The powers were originally omitted from the financial services and markets bill earlier this year, however last month a spokesperson for the Treasury said it intends to bring an amendment to the bill to include these powers.

When asked by the committee whether the introduction of the measures could represent a risk to financial security similar to the chaos caused by the “mini” Budget earlier this year, Lloyd emphasised the need for stability. 

“At the moment markets are very volatile, and the actions of the government and parliament are being watched very closely," he said.

“In our view, what is needed in times like this is stability, evidence-based rule making, consistency, accountability and a clear plan for how that will happen.”

The FCA’s comments came after the governor of the Bank of England, which as a regulator would also be affected by these measures, emphasised the importance of its independence. 

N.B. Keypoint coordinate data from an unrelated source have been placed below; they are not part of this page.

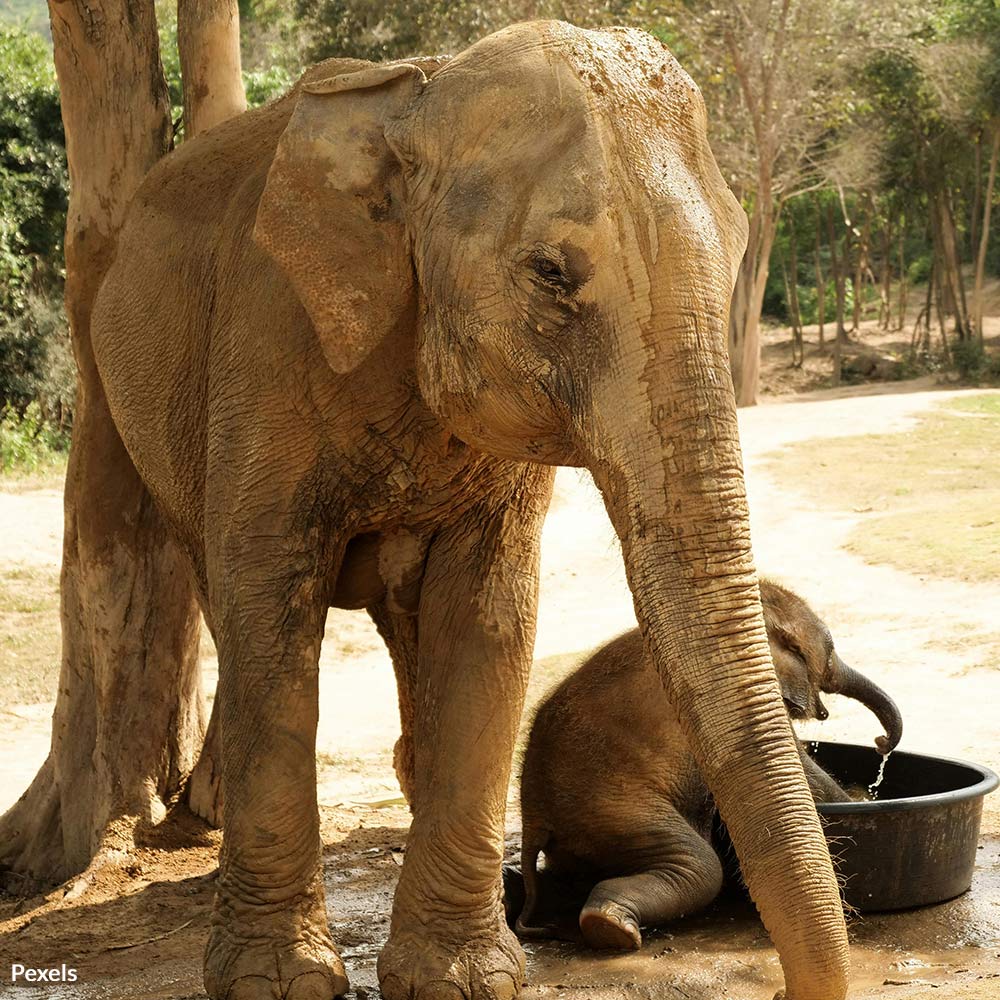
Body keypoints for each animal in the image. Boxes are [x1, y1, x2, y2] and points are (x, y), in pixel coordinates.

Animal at [90, 18, 853, 1000]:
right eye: (551, 272)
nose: (792, 983)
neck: (418, 96)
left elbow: (487, 619)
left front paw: (461, 979)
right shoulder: (264, 348)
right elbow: (267, 608)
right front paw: (279, 983)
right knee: (231, 603)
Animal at [514, 579, 903, 951]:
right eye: (830, 650)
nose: (880, 742)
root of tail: (532, 817)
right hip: (614, 810)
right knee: (699, 866)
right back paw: (612, 930)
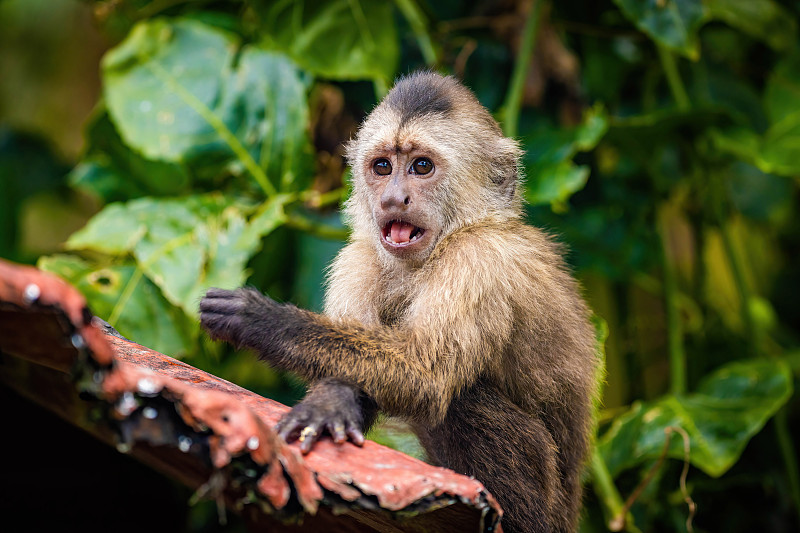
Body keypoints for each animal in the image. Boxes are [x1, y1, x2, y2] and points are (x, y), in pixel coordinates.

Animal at [200, 71, 600, 532]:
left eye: (421, 166)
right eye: (383, 167)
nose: (392, 199)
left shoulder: (478, 260)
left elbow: (425, 375)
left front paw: (264, 321)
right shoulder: (357, 258)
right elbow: (355, 371)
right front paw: (329, 404)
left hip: (546, 510)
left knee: (459, 399)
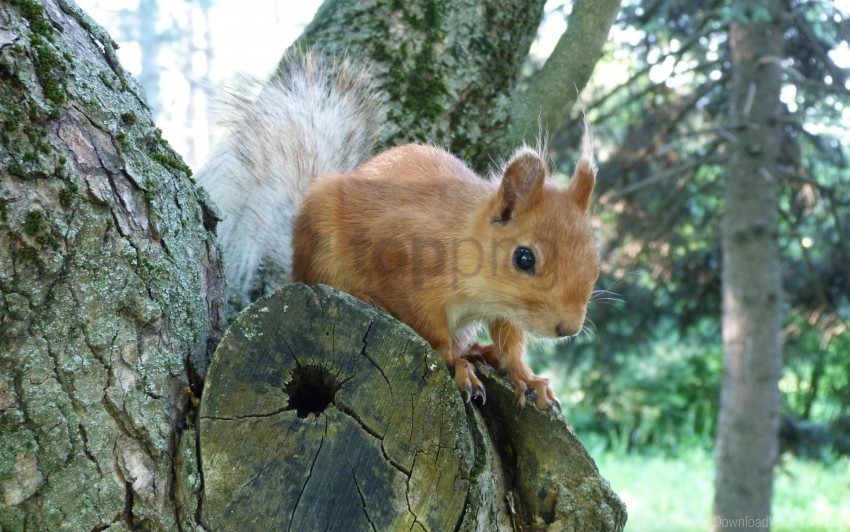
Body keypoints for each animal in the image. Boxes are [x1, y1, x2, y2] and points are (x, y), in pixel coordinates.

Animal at [197, 53, 596, 412]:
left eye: (595, 258)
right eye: (524, 258)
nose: (568, 329)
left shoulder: (505, 311)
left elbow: (511, 343)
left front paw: (527, 377)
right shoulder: (402, 265)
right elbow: (428, 328)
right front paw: (456, 364)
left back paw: (480, 351)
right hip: (322, 257)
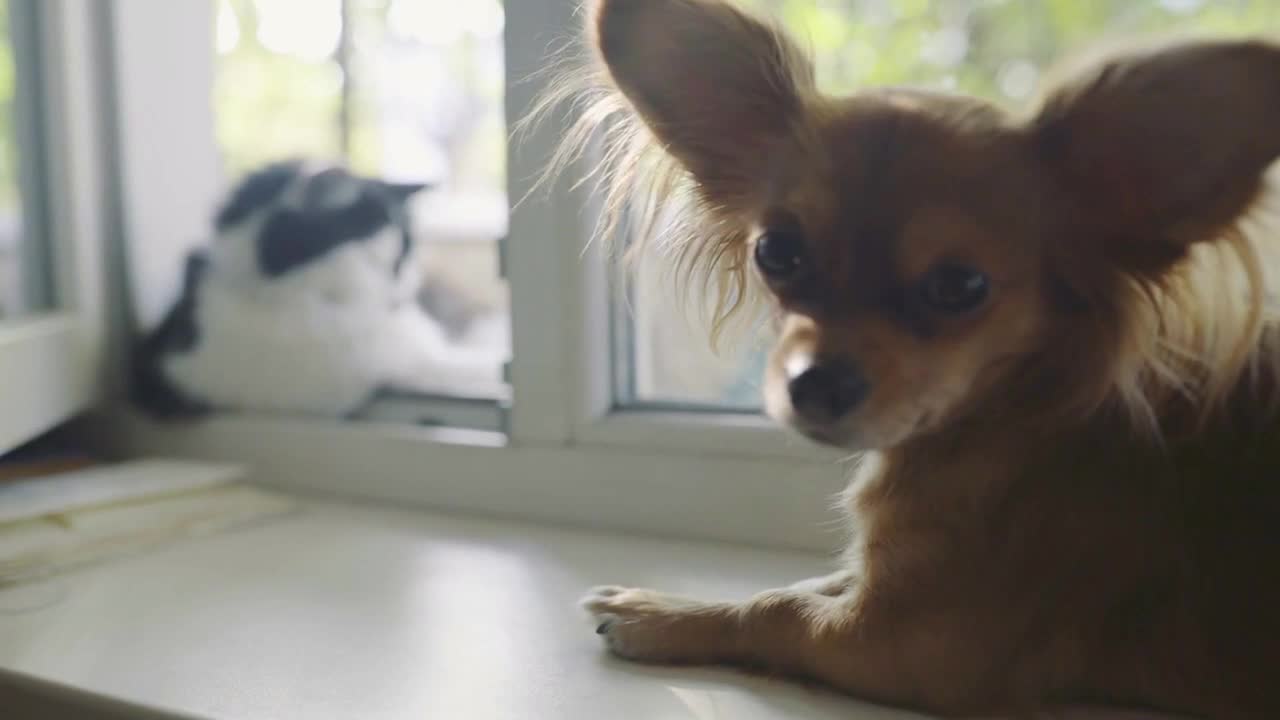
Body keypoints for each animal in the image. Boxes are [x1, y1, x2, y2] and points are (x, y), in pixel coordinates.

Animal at [555, 1, 1280, 717]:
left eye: (960, 286)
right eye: (777, 252)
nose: (814, 385)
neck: (1019, 410)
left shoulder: (917, 648)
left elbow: (775, 608)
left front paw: (661, 613)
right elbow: (825, 578)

In a letter to Mel Stride MP, now the pensions minister, on July 27, Andrew Bailey said: “Regulatory independence is important…anything that would weaken the independence of regulators would undermine the aims of the reforms".

In the evidence session yesterday, Lloyd said the FCA has had “many” discussions with the government around the perception and reality of this measure being introduced, however it has not seen the amendment that has been spoken of.

Nikhil Rathi, chief executive officer of the FCA, said the regulator supports the bill and has worked “intensively” to ensure it is responsive to all requirements of it laid out in the bill.

He added that there was confusion over what constituted “in the public interest”, saying “I believe everything we do at the FCA…is in the public interest”.